En l'an 1250 Richard de Fournival imagina un système fondé sur un modèle horticole. Comparant sa bibliothèque à un jardin "où ses concitoyens pourraient cueillir les fruits de la connaissance", il divisa ce jardin en trois parterres – correspondant à la philosophie, aux "sciences lucratives" et à la théologie – et chaque parterre en un certain nombre de carrés, ou areolae, qui comprenaient chacun une table des matières ou tabula, énumérant les sujets traités. Le parterre de la philosophie, par exemple, était divisé en trois areolae :
la philosophie, les sciences lucratives et la théologie.
La philosophie comprenait elle-même : grammaire, dialectique, rhétorique ; géométrie et arithmétique, musique, astronomie et, enfin, physique, métaphysique, éthique et poétique.
Les sciences lucratives comprenaient, elles : médecine et droit civil et droit canon.
Dans les carrés, chaque table des matières comportait un certain nombre de lettres, égal au nombre des livres qui s'y trouvaient contenus, de sorte qu'on pouvait attribuer une lettre à chaque livre et l'inscrire sur sa couverture. Afin d'éviter la confusion résultant de l'identification de plusieurs livres par la même lettre, Fournival variait typographies et couleurs, marquant un livre de grammaire d'un A majuscule rose vif, un autre d'un A oncial violacé.
Bien que la bibliothèque de Fournival fût divisée en trois "parterres", les tables n'étaient pas nécessairement allouées aux sous-catégories en ordre d'importance, mais en fonction du nombre des volumes qui s'y trouvaient. La dialectique, par exemple, occupait une table entière parce qu'il y avait plus d'une douzaine de livres sur ce sujet ; la géométrie et l'arithmétique, représentées chacune par six livres seulement, partageaient une même table.
Dans l'organisation de ce jardin, Richard de Fournival s'était inspiré, du moins en partie, des sept arts libéraux distingués au Moyen Âge par l'éducation traditionnelle : la grammaire, la rhétorique, la logique, l'arithmétique, la géométrie, l'astronomie et la musique. Ces sept sujets, énumérés au début du Ve siècle par Martianus Capella, étaient censés couvrir la gamme entière de la sagesse humaine, à l'exception de la médecine, du droit et de la théologie.

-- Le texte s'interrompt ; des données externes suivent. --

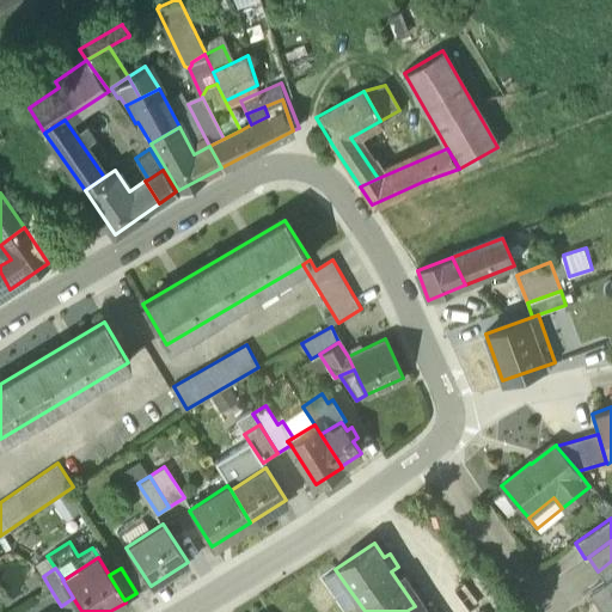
[(611,611),(611,575),(589,591),(603,611),(611,611)]
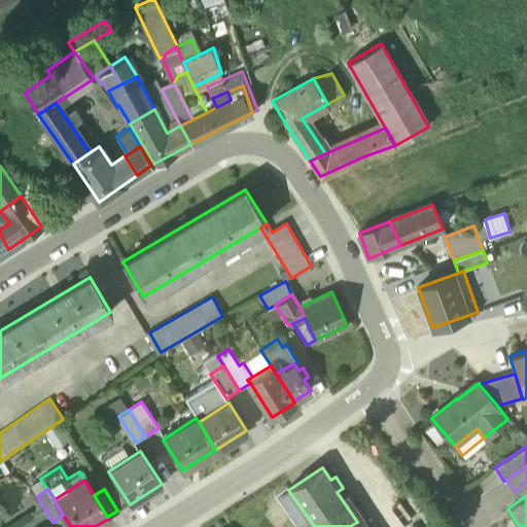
[(56,526),(53,522),(44,508),(31,517),(37,526),(56,526)]
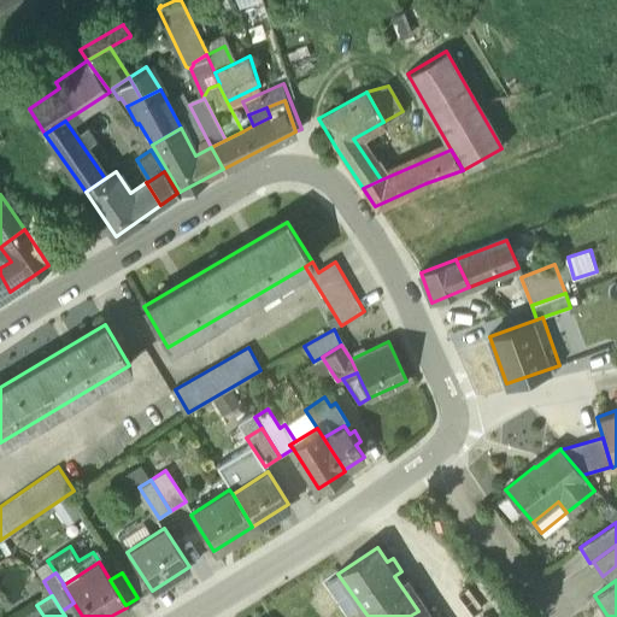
[(418,611),(410,616),(430,616),(424,606),(418,611)]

Les bibliothécaires européens en quête d'Aristote
Un siècle environ avant que Fournival ne propose son système, d'autres amateurs de livres tels que le père du droit canon, Gratien, et le théologien Pierre Lombard avaient suggéré de nouvelles divisions du savoir humain fondées sur une relecture d'Aristote, dont l'hypothèse d'une hiérarchie universelle de l'existence leur paraissait très attrayante, mais leurs suggestions restèrent ignorées pendant de nombreuses années.
Au milieu du XIIe siècle, cependant, le nombre des œuvres d'Aristote qui avaient commencé à se répandre en Europe (traduites en latin d'après les versions arabes, elles-mêmes traduites du grec, par des érudits tels que Michael Scot et Hermannus Alemannus) obligea les savants à reconsidérer les catégories que Foumival trouvait si naturelles.

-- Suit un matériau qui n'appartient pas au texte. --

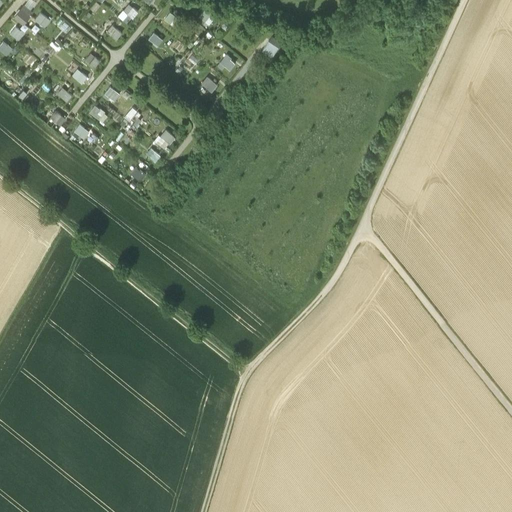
[(24,3),(14,15),(22,22),(29,13),(32,10),(24,3)]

À partir de 1251, l'Université de Paris inscrivit officiellement l'œuvre d'Aristote à son programme. A l'instar de leurs prédécesseurs d'Alexandrie, les bibliothécaires européens recherchèrent Aristote. Ils le trouvèrent, édité et annoté avec méticulosité par des savants musulmans tels qu'Averroès et Avicenne, ses principaux interprètes d'Orient et d'Occident.